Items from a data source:
━━━━━━━━━━━━━━━━
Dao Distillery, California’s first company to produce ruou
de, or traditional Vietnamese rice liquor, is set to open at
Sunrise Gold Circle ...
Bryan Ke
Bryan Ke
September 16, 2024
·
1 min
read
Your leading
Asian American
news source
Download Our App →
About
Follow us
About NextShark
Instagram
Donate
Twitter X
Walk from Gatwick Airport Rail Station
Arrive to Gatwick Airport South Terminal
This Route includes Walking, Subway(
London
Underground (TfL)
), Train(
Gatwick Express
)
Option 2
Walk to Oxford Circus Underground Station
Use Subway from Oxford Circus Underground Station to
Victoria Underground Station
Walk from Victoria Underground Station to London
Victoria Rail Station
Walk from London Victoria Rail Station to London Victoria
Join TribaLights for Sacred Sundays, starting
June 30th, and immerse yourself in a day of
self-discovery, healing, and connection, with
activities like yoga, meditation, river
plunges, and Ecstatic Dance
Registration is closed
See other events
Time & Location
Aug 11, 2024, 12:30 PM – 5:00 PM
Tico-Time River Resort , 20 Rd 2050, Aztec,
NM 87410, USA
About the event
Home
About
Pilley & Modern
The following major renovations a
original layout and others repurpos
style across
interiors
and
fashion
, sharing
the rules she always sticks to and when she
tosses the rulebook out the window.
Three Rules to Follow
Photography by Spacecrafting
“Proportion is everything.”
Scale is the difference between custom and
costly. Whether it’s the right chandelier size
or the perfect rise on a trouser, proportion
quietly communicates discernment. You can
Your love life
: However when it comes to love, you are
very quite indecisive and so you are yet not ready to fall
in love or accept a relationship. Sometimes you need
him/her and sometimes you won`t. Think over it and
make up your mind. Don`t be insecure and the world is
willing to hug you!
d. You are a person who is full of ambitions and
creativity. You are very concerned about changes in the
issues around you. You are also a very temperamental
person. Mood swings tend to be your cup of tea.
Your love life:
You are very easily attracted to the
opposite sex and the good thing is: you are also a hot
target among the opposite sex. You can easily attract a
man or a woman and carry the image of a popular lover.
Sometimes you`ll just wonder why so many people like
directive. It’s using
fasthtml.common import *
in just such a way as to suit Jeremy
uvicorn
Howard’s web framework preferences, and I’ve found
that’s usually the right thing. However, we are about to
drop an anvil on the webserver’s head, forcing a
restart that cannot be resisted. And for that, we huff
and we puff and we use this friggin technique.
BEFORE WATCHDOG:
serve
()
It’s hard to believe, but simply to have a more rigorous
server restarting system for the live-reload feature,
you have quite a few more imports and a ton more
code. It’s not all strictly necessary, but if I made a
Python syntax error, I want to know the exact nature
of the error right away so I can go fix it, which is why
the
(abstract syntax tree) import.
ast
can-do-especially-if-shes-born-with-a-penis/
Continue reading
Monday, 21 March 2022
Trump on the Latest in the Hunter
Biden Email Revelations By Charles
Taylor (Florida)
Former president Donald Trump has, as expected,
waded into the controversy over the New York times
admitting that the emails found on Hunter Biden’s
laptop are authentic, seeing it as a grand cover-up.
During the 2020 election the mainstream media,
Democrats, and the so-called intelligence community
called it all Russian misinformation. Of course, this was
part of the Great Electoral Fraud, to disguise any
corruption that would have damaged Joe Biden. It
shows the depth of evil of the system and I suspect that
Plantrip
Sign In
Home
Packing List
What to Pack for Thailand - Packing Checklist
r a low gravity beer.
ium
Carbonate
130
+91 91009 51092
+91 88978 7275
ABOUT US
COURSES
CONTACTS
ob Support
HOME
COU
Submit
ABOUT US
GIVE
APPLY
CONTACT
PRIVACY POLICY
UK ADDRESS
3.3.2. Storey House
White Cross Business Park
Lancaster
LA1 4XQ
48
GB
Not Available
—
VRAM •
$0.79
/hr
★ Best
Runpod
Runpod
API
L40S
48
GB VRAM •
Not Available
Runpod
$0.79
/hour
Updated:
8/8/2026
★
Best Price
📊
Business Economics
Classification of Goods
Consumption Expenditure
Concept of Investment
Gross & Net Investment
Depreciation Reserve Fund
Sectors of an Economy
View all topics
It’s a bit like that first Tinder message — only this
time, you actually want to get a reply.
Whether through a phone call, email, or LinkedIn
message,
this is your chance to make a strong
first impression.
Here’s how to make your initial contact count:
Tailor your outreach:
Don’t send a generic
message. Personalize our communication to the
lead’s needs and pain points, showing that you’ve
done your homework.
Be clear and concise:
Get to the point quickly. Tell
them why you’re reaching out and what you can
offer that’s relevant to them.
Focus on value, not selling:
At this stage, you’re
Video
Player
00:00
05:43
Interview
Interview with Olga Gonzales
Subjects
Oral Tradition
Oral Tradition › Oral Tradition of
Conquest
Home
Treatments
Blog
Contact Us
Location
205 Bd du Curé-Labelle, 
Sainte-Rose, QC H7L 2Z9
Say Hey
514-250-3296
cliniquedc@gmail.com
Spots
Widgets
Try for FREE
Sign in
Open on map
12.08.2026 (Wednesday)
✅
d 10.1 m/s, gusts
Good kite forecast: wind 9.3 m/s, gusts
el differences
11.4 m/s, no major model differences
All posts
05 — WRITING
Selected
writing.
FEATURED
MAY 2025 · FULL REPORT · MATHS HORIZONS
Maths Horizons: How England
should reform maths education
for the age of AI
━━━━━━━━━━━━━━━━
=== Action item ===
Scan the data above, find each line with "make", and copy it.

=== Solution for this task ===
make up your mind. Don`t be insecure and the world is
this is your chance to make a strong
Here’s how to make your initial contact count:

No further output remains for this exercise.